### [What is being asked]
Copy the records below line by line and word for word, from the very first line through the line with "Herbarium, Biology 714", omitting each picture.
|---|
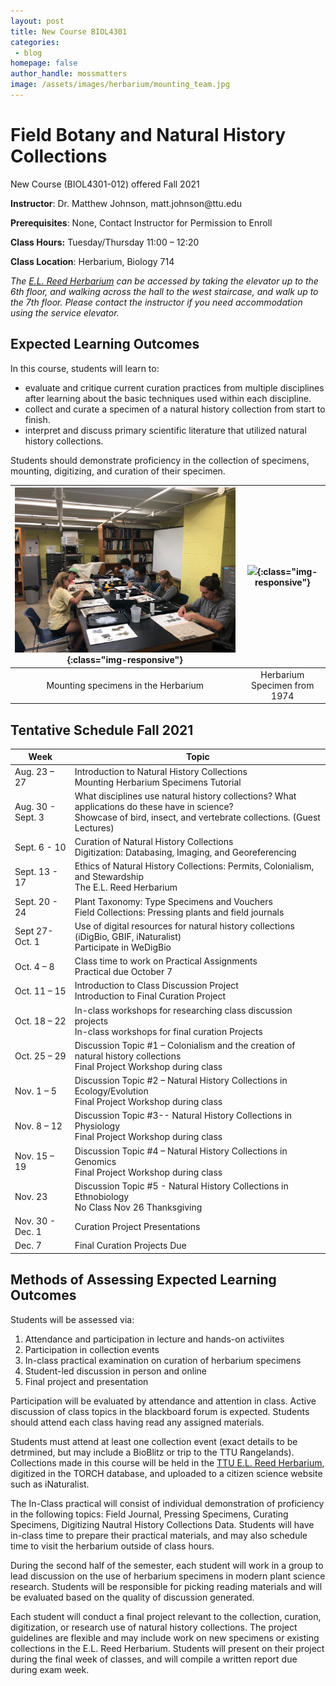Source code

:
 ```yaml
---
layout: post
title: New Course BIOL4301
categories:
 - blog
homepage: false
author_handle: mossmatters
image: /assets/images/herbarium/mounting_team.jpg
---
```


# Field Botany and Natural History Collections

New Course (BIOL4301-012) offered Fall 2021

**Instructor**: Dr. Matthew Johnson, matt.johnson<span style="display:none">obfuscate</span>@ttu.edu

**Prerequisites**: None, Contact Instructor for Permission to Enroll

**Class Hours:** Tuesday/Thursday 11:00 – 12:20

**Class Location**: Herbarium, Biology 714

*The [E.L. Reed Herbarium](/herbarium) can be accessed by taking the elevator up to the 6th floor, and walking across the hall to the west staircase, and walk up to the 7th floor. Please contact the instructor if you need accommodation using the service elevator.* 

## Expected Learning Outcomes
In this course, students will learn to:

*	evaluate and critique current curation practices from multiple disciplines after learning about the basic techniques used within each discipline.
*	collect and curate a specimen of a natural history collection from start to finish. 
*	interpret and discuss primary scientific literature that utilized natural history collections.

Students should demonstrate proficiency in the collection of specimens, mounting, digitizing, and curation of their specimen. 


| ![](/assets/images/herbarium/mounting_team_small.jpg){:class="img-responsive"} | ![](https://bisque.cyverse.org/image_service/image/00-WNRJUEEVMW5dS9aCiZD6zk/resize:1250/format:jpeg){:class="img-responsive"} |
| :--: | :--: |
| Mounting specimens in the Herbarium | Herbarium Specimen from 1974 |


## Tentative Schedule Fall 2021

| Week	| Topic |
| --- | --- |
| Aug. 23 – 27	|	Introduction to Natural History Collections<br> Mounting Herbarium Specimens Tutorial
| Aug. 30 - Sept. 3	|	What disciplines use natural history collections? What applications do these have in science? <br>Showcase of bird, insect, and vertebrate collections. (Guest Lectures)
| Sept. 6 - 10	|	Curation of Natural History Collections <br> Digitization: Databasing, Imaging, and Georeferencing
| Sept. 13 - 17	|	Ethics of Natural History Collections: Permits, Colonialism, and Stewardship <br>	The E.L. Reed Herbarium
| Sept. 20 - 24	|	Plant Taxonomy: Type Specimens and Vouchers <br>	Field Collections: Pressing plants and field journals
| Sept 27- Oct. 1	|	Use of digital resources for natural history collections (iDigBio, GBIF, iNaturalist) <br> Participate in WeDigBio
| Oct. 4 – 8	|	Class time to work on Practical Assignments <br> Practical due October 7
| Oct. 11 – 15	|	Introduction to Class Discussion Project <br> Introduction to Final Curation Project
| Oct. 18 – 22	|	In-class workshops for researching class discussion projects <br> In-class workshops for final curation Projects
| Oct. 25 – 29	|	Discussion Topic #1 – Colonialism and the creation of natural history collections <br>	Final Project Workshop during class
| Nov. 1 – 5	|	Discussion Topic #2 – Natural History Collections in Ecology/Evolution <br> Final Project Workshop during class
| Nov. 8 – 12	 |	Discussion Topic #3-- Natural History Collections in Physiology <br>	Final Project Workshop during class
| Nov. 15 – 19	|	Discussion Topic #4 – Natural History Collections in Genomics <br> 	Final Project Workshop during class
| Nov. 23	|	Discussion Topic #5 - Natural History Collections in Ethnobiology <br> No Class Nov 26 Thanksgiving
| Nov. 30 - Dec. 1	|	Curation Project Presentations
| Dec. 7	|	Final Curation Projects Due 

## Methods of Assessing Expected Learning Outcomes
Students will be assessed via:

1.	Attendance and participation in lecture and hands-on activiites
2.	Participation in collection events
3.	In-class practical examination on curation of herbarium specimens
4.	Student-led discussion in person and online
5.	Final project and presentation

Participation will be evaluated by attendance and attention in class. Active discussion of class topics in the blackboard forum is expected. Students should attend each class having read any assigned materials.

Students must attend at least one collection event (exact details to be detrmined, but may include a BioBlitz or trip to the TTU Rangelands). Collections made in this course will be held in the [TTU E.L. Reed Herbarium](/herbarium), digitized in the TORCH database, and uploaded to a citizen science website such as iNaturalist.

The In-Class practical will consist of individual demonstration of proficiency in the following topics: Field Journal, Pressing Specimens, Curating Specimens, Digitizing Nautral History Collections Data. Students will have in-class time to prepare their practical materials, and may also schedule time to visit the herbarium outside of class hours.

During the second half of the semester, each student will work in a group to lead discussion on the use of herbarium specimens in modern plant science research. Students will be responsible for picking reading materials and will be evaluated based on the quality of discussion generated.

Each student will conduct a final project relevant to the collection, curation, digitization, or research use of natural history collections. The project guidelines are flexible and may include work on new specimens or existing collections in the E.L. Reed Herbarium. Students will present on their project during the final week of classes, and will compile a written report due during exam week.


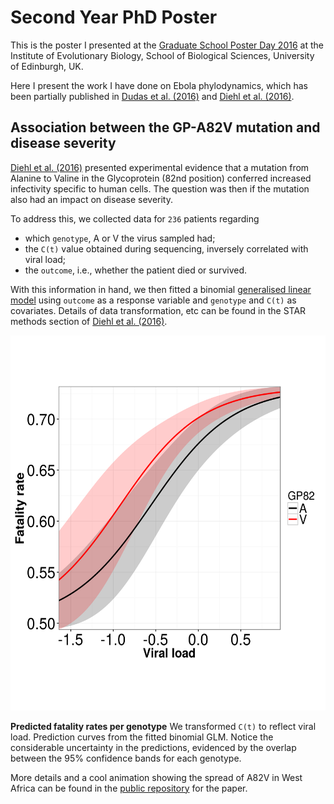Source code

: # Second Year PhD Poster
This is the poster I presented at the [Graduate School Poster Day 2016](http://www.iad.ed.ac.uk/bio/pgconference.htm) at the Institute of Evolutionary Biology, School of Biological Sciences, University of Edinburgh, UK.

Here I present the work I have done on Ebola phylodynamics, which has been partially published in  [Dudas et al. (2016)](http://biorxiv.org/content/early/2016/09/02/071779.1) and [Diehl et al. (2016)](). 

## Association between the GP-A82V mutation and disease severity
[Diehl et al. (2016)]() presented experimental evidence that a mutation from Alanine to Valine in the Glycoprotein (82nd position) conferred increased infectivity specific to human cells.
The question was then if the mutation also had an impact on disease severity.

To address this, we collected data for ``236`` patients regarding

* which `genotype`, A or V the virus sampled had;
* the `C(t)` value obtained during sequencing, inversely correlated with viral load;
* the `outcome`, i.e., whether the patient died or survived.

With this information in hand, we then fitted a binomial [generalised linear model](https://en.wikipedia.org/wiki/Generalized_linear_model) using `outcome` as a response variable and `genotype` and `C(t)` as covariates. Details of data transformation, etc can be found in the STAR methods section of [Diehl et al. (2016)]().

<img src="https://github.com/maxbiostat/second_year_poster/blob/master/images/predicted_fatality_rates.png" alt="fatality_rates" width="600" height="600" />

**Predicted fatality rates per genotype** We transformed `C(t)` to reflect viral load. Prediction curves from the fitted binomial GLM. Notice the considerable uncertainty in the predictions, evidenced by the overlap between the 95% confidence bands for each genotype.

More details and a cool animation showing the spread of A82V in West Africa can be found in the [public repository](https://github.com/maxbiostat/diehl_ebola_cell_2016) for the paper.

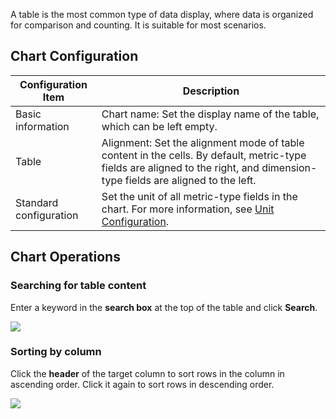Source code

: A table is the most common type of data display, where data is organized for comparison and counting. It is suitable for most scenarios.

## Chart Configuration



| Configuration Item   | Description                                                         |
| -------- | ------------------------------------------------------------ |
| Basic information | Chart name: Set the display name of the table, which can be left empty.                                 |
| Table     | Alignment: Set the alignment mode of table content in the cells. By default, metric-type fields are aligned to the right, and dimension-type fields are aligned to the left. |
| Standard configuration | Set the unit of all metric-type fields in the chart. For more information, see [Unit Configuration](https://intl.cloud.tencent.com/document/product/614/47788).     |


## Chart Operations

### Searching for table content

Enter a keyword in the **search box** at the top of the table and click **Search**.

![](https://qcloudimg.tencent-cloud.cn/raw/9c96057e92e3aeda079dcf7374fc2679.png)

### Sorting by column

Click the **header** of the target column to sort rows in the column in ascending order. Click it again to sort rows in descending order.

![](https://qcloudimg.tencent-cloud.cn/raw/20998555cad45d14c9a4e3dd932782c3.png)

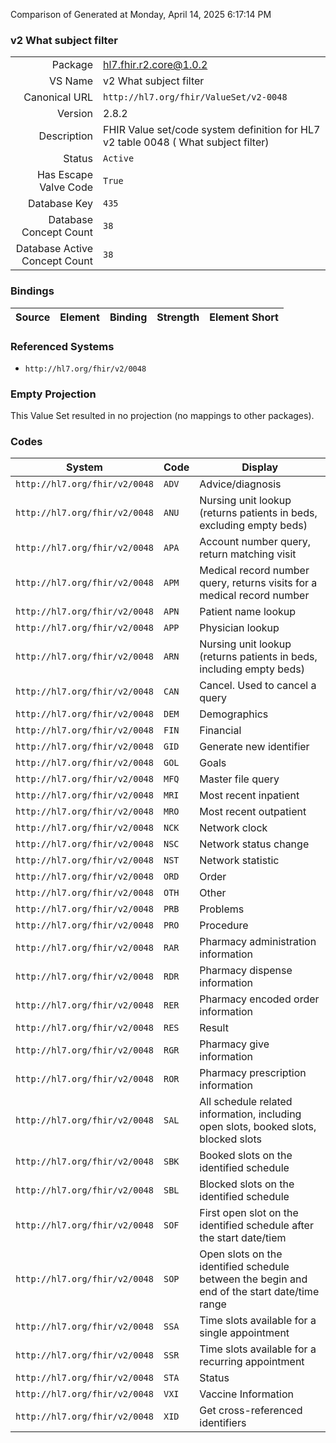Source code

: Comparison of 
Generated at Monday, April 14, 2025 6:17:14 PM

### v2 What subject filter

|      |     |
| ---: | --- |
| Package | hl7.fhir.r2.core@1.0.2 |
| VS Name | v2 What subject filter |
| Canonical URL | `http://hl7.org/fhir/ValueSet/v2-0048` |
| Version | 2.8.2 |
| Description | FHIR Value set/code system definition for HL7 v2 table 0048 ( What subject filter) |
| Status | `Active` |
| Has Escape Valve Code | `True` |
| Database Key | `435` |
| Database Concept Count | `38` |
| Database Active Concept Count | `38` |
### Bindings

| Source | Element | Binding | Strength | Element Short |
| ------ | ------- | ------- | -------- | ------------- |

### Referenced Systems

* `http://hl7.org/fhir/v2/0048`
### Empty Projection

This Value Set resulted in no projection (no mappings to other packages).

### Codes

| System | Code | Display |
| ------ | ---- | ------- |
| `http://hl7.org/fhir/v2/0048` | `ADV` | Advice/diagnosis |
| `http://hl7.org/fhir/v2/0048` | `ANU` | Nursing unit lookup (returns patients in beds, excluding empty beds) |
| `http://hl7.org/fhir/v2/0048` | `APA` | Account number query, return matching visit |
| `http://hl7.org/fhir/v2/0048` | `APM` | Medical record number query, returns visits for a medical record number |
| `http://hl7.org/fhir/v2/0048` | `APN` | Patient name lookup |
| `http://hl7.org/fhir/v2/0048` | `APP` | Physician lookup |
| `http://hl7.org/fhir/v2/0048` | `ARN` | Nursing unit lookup (returns patients in beds, including empty beds) |
| `http://hl7.org/fhir/v2/0048` | `CAN` | Cancel.  Used to cancel a query |
| `http://hl7.org/fhir/v2/0048` | `DEM` | Demographics |
| `http://hl7.org/fhir/v2/0048` | `FIN` | Financial |
| `http://hl7.org/fhir/v2/0048` | `GID` | Generate new identifier |
| `http://hl7.org/fhir/v2/0048` | `GOL` | Goals |
| `http://hl7.org/fhir/v2/0048` | `MFQ` | Master file query |
| `http://hl7.org/fhir/v2/0048` | `MRI` | Most recent inpatient |
| `http://hl7.org/fhir/v2/0048` | `MRO` | Most recent outpatient |
| `http://hl7.org/fhir/v2/0048` | `NCK` | Network clock |
| `http://hl7.org/fhir/v2/0048` | `NSC` | Network status change |
| `http://hl7.org/fhir/v2/0048` | `NST` | Network statistic |
| `http://hl7.org/fhir/v2/0048` | `ORD` | Order |
| `http://hl7.org/fhir/v2/0048` | `OTH` | Other |
| `http://hl7.org/fhir/v2/0048` | `PRB` | Problems |
| `http://hl7.org/fhir/v2/0048` | `PRO` | Procedure |
| `http://hl7.org/fhir/v2/0048` | `RAR` | Pharmacy administration information |
| `http://hl7.org/fhir/v2/0048` | `RDR` | Pharmacy dispense information |
| `http://hl7.org/fhir/v2/0048` | `RER` | Pharmacy encoded order information |
| `http://hl7.org/fhir/v2/0048` | `RES` | Result |
| `http://hl7.org/fhir/v2/0048` | `RGR` | Pharmacy give information |
| `http://hl7.org/fhir/v2/0048` | `ROR` | Pharmacy prescription information |
| `http://hl7.org/fhir/v2/0048` | `SAL` | All schedule related information, including open slots, booked slots, blocked slots |
| `http://hl7.org/fhir/v2/0048` | `SBK` | Booked slots on the identified schedule |
| `http://hl7.org/fhir/v2/0048` | `SBL` | Blocked slots on the identified schedule |
| `http://hl7.org/fhir/v2/0048` | `SOF` | First open slot on the identified schedule after the start date/tiem |
| `http://hl7.org/fhir/v2/0048` | `SOP` | Open slots on the identified schedule between the begin and end of the start date/time range |
| `http://hl7.org/fhir/v2/0048` | `SSA` | Time slots available for a single appointment |
| `http://hl7.org/fhir/v2/0048` | `SSR` | Time slots available for a recurring appointment |
| `http://hl7.org/fhir/v2/0048` | `STA` | Status |
| `http://hl7.org/fhir/v2/0048` | `VXI` | Vaccine Information |
| `http://hl7.org/fhir/v2/0048` | `XID` | Get cross-referenced identifiers |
|---|
### [Solved problem]
Source code

:
 ```yaml
---
layout: post
title: New Course BIOL4301
categories:
 - blog
homepage: false
author_handle: mossmatters
image: /assets/images/herbarium/mounting_team.jpg
---
```


# Field Botany and Natural History Collections

New Course (BIOL4301-012) offered Fall 2021

**Instructor**: Dr. Matthew Johnson, matt.johnson<span style="display:none">obfuscate</span>@ttu.edu

**Prerequisites**: None, Contact Instructor for Permission to Enroll

**Class Hours:** Tuesday/Thursday 11:00 – 12:20

**Class Location**: Herbarium, Biology 714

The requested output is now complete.